At the heart of this divide is the individual mandate provision in the ACA.  Insurance companies recognize that covering pre-existing conditions would be something that will yield more outlays (pretty much by definition) so their choices would be to deny coverage or find something that will increase the money they’re bringing in.   And there are basically two sure  ways of doing that: increase individual premiums or get people who might not need insurance onto their rolls of the insured.  

So the democrats are, generally speaking, in favor of the individual mandate.  People don’t want to lose their healthcare simply because of a pre-existing condition.  This also has the added benefit of driving down premiums for everyone since the health insurers are bringing in more money from everyone required to have it.  

The republicans are against the individual mandate, seeing it as unnecessary government intrusion into people’s day to day affairs.   Outside of the libertarians who would get rid of every piece of government regulation, this is appealing to the young and healthy individuals who, given the choice, wouldn’t have any health insurance at all because they’d perceive it as a drain on their already limited financial resources.  

There may be some room for criticism of the people who don’t want health insurance because of its cost, in that they’re clearly not thinking of a future when they won’t be so young and healthy, but that criticism can definitely wither against the argument that thinking of the long-term future is meaningless if they can’t afford dinner today.  And I’m not unsympathetic to this problem.  

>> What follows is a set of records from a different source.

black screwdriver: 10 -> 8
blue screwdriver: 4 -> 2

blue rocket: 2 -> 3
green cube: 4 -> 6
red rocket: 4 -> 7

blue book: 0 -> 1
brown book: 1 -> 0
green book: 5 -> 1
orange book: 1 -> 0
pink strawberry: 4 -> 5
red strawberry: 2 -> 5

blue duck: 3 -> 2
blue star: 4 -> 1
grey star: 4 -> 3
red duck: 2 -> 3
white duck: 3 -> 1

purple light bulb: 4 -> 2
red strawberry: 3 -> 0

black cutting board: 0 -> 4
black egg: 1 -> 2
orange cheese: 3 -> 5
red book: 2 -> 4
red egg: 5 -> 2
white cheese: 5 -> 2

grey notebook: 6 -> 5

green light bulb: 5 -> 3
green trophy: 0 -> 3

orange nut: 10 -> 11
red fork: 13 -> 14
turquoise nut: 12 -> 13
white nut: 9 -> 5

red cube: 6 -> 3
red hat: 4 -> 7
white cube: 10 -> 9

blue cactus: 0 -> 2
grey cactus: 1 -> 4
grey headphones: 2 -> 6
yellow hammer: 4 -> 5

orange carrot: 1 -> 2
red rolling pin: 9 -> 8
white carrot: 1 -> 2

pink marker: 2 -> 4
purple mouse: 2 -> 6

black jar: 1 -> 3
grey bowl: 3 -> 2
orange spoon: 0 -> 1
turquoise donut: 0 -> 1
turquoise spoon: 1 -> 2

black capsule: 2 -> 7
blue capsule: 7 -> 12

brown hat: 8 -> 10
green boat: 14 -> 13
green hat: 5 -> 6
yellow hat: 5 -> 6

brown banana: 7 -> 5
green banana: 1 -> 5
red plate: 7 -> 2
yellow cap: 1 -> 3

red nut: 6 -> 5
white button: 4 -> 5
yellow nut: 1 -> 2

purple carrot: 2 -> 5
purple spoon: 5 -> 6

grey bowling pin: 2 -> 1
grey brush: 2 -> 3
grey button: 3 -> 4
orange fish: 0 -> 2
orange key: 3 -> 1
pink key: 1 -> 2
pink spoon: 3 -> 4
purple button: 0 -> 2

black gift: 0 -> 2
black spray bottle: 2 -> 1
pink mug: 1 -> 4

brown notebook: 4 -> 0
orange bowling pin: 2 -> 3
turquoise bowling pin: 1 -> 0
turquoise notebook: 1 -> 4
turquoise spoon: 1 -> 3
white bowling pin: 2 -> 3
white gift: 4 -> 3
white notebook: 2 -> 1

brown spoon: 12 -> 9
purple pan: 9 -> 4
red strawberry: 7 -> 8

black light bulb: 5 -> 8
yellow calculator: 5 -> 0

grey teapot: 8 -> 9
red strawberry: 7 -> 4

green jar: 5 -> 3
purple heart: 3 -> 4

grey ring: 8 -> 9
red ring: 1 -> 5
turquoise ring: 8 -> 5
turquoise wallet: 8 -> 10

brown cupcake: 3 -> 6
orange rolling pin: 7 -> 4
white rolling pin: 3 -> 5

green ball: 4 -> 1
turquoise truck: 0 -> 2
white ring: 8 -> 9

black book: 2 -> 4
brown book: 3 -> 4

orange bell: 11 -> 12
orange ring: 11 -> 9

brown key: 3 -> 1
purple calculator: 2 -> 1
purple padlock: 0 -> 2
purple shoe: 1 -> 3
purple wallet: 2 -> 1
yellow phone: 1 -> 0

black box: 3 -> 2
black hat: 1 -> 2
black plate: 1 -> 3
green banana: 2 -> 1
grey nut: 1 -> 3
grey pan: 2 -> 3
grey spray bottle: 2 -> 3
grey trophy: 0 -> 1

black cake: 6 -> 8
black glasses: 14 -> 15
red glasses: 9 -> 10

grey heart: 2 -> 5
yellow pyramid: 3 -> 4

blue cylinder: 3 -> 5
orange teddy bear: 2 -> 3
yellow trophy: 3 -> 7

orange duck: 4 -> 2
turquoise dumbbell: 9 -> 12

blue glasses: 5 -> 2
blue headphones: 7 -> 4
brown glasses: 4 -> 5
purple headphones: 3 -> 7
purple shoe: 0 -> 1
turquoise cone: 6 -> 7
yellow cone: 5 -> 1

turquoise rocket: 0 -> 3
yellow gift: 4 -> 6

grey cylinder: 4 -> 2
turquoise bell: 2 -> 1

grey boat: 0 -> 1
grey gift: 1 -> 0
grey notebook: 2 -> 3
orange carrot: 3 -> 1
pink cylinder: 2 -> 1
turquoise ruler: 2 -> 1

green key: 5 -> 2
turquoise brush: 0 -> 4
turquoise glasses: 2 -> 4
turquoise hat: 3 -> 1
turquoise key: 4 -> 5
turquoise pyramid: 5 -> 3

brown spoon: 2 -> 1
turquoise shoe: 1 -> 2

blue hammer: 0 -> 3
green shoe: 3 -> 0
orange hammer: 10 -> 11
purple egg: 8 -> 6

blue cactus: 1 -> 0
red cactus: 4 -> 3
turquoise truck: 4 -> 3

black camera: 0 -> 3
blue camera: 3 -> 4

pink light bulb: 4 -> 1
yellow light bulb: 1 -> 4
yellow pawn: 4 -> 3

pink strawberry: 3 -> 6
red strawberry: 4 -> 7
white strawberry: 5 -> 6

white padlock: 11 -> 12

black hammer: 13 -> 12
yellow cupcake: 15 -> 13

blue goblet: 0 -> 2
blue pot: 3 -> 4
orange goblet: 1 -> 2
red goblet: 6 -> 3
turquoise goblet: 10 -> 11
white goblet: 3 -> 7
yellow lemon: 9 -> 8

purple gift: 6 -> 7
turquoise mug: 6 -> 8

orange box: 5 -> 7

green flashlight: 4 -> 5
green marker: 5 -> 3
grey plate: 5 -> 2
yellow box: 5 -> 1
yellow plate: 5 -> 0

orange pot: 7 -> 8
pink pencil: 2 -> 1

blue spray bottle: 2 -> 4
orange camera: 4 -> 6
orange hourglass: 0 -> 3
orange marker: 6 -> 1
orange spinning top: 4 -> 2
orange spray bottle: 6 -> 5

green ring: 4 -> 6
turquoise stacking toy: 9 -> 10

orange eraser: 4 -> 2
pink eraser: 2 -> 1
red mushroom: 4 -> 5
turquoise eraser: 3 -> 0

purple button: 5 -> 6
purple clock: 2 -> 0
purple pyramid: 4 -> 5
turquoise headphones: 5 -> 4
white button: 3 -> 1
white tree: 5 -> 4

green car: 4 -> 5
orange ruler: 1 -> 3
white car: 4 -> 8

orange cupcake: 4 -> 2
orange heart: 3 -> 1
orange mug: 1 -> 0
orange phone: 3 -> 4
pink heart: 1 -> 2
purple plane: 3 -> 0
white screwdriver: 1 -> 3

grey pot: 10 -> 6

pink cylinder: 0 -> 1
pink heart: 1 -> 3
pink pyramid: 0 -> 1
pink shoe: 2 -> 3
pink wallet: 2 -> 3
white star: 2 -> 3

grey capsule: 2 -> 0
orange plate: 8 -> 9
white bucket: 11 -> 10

Neither is the ACA, which has provisions to help those who can’t afford health insurance, to buy it.  But these provisions are also problematic because the bar might be too low for qualifying, or other regulations could limit the amount people might be entitled to, in the form of assistance.  And the current White House has shown little interest in making it easier for those people to have quality health insurance.  

So we have two very clearly delineated sides in this debate and the two parties have chosen their sides.  Whichever side emerges on top in this debate, they will rightly continue to have grievances against the other side.  The solution to this problem is both straightforward but fraught with other problems: take the mechanism for paying for health care out of the hands of the individuals and insurance companies by incorporating it into the tax structure (not unlike the disposal of garbage in many municipalities).   That’s what they do in Canada, France, England, and many other countries…

Before we do that, though, how many jobs would be lost in such a massive disruption of an industry as large as health care?   Most hospitals employ more administrators than nurses, after all, because they’re needed for dealing with the insurance companies.